En de AVG naar de letter volgen levert problemen op omdat de zorgsector bij uitstek de sector is waar veel aspecten van de (uitoefening van) rechten van patiënten en de plichten van de zorgverleners al zijn vastgelegd. Eerder, en meer specifiek, denk aan de Wet op de Geneeskundige Behandelingsovereenkomst (“WGBO”), Wet aanvullende bepaling verwerking persoonsgegevens in de zorg (“Wabvpz”) en het Besluit elektronische gegevensverwerking door zorgaanbieder.

Onder de druk van én met de drukte rond de implementatie van de AVG is het een risico gebleken dat andere, subtielere en meer complexe, afwegingen van belangen gemakkelijk uit het oog konden raken. Zo wordt het AVG-recht op vergetelheid en WGBO-recht op vernietiging van gegevens in het medisch dossier voor het einde van de bewaartermijn wel eens met elkaar verward. Dit kan tot problemen leiden bij de belangenafweging bij en uitvoering van dit soort verzoeken.

Werkbaarheid?

En werkbaar beleid opstellen is niet zomaar papieren exercitie van juristen en privacy en security officers. Beleid rondom de omgang met zorgdata raakt iedereen in de zorginstelling; elke dag, praktisch bij elke handeling, steeds weer. Het beleid moet juridisch correct zijn, in lijn met de toepasselijke NEN-normen en voorzien in alle belangenafwegingen namens de organisatie. En hoe zit het met het gebruiksgemak voor de medewerkers en patiënten? Als er teveel wordt gezucht en gesteund bij het voldoen aan de vereisten dan is dat immers ook een risico.

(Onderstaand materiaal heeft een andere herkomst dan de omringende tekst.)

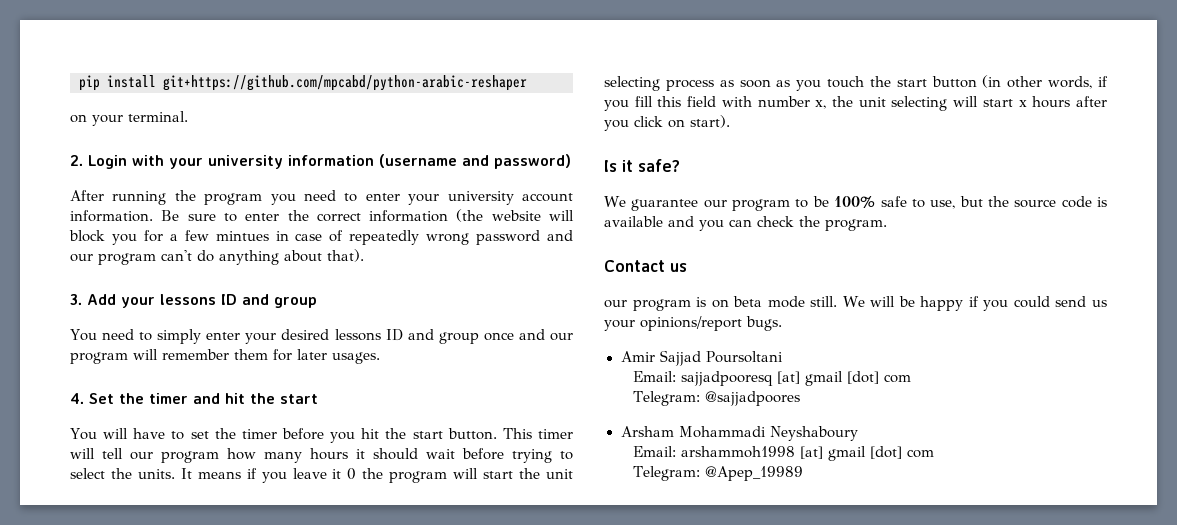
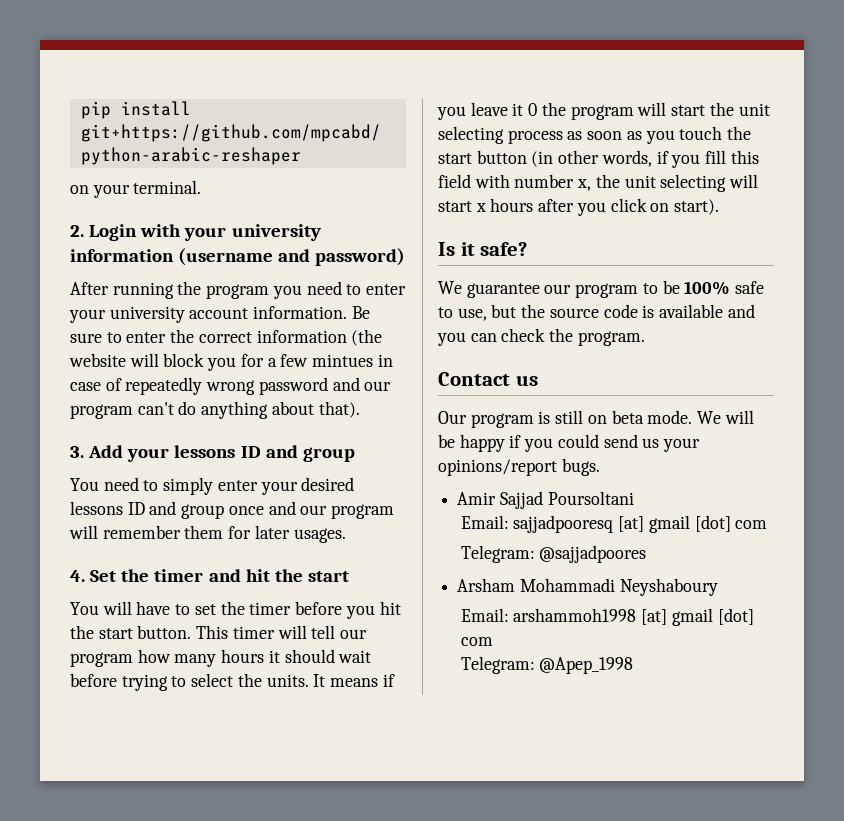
[604,300,627,308] our -> [438,411,467,424] Our
(707, 302) none -> [555,410,584,424] still
[767,296,838,308] mode still. -> [647,410,693,424] mode.
[704,466,803,481] @Apep_19989 -> [539,657,634,674] @Apep_1998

Zo eist de AP tweefactor-authenticatie – bezit plus gebruikersnaam en wachtwoord – en lijkt heel concreet de zogenaamde grace period (binnen bepaalde tijd kan er worden ingelogd met eenfactor-authenticatie) van de hand te wijzen. Goed voor de beveiliging, maar misschien minder werkbaar voor de medewerkers, zodat er vanwege gebruiksongemak creatieve oplossingen onder de radar worden gezocht. Deze aspecten van Identity Access Management moeten allemaal worden onderkend en meegewogen bij de toetsing van de werkbaarheid van beleid in de praktijk.

Implementatie

Dan: het beleid ligt er, het is afgewogen, concreet waar nodig, toepasbaar in de praktijk, rekening houdend met elkaar kruisende wet- en regelgeving. What’s next? Het echte werk begint eigenlijk pas: de vertaling naar werkinstructies en procedures, het bekend maken en houden ervan, training verzorgen en bewustzijn creëren. Bijvoorbeeld aan de hand van gamification; het aanwenden van spelprincipes.

Governance

En een andere crux die wel eens uit het oog wordt verloren: hoe zit het met de governance? “Good governance” vereist dat rollen en verantwoordelijkheden helder zijn gedefinieerd en voor iedereen duidelijk zijn binnen een organisatie, waaronder op het gebied van privacy. Een grote organisatie zoals een ziekenhuis kan kiezen uit een centrale of decentrale privacy governance structuur, of een combinatie van beiden.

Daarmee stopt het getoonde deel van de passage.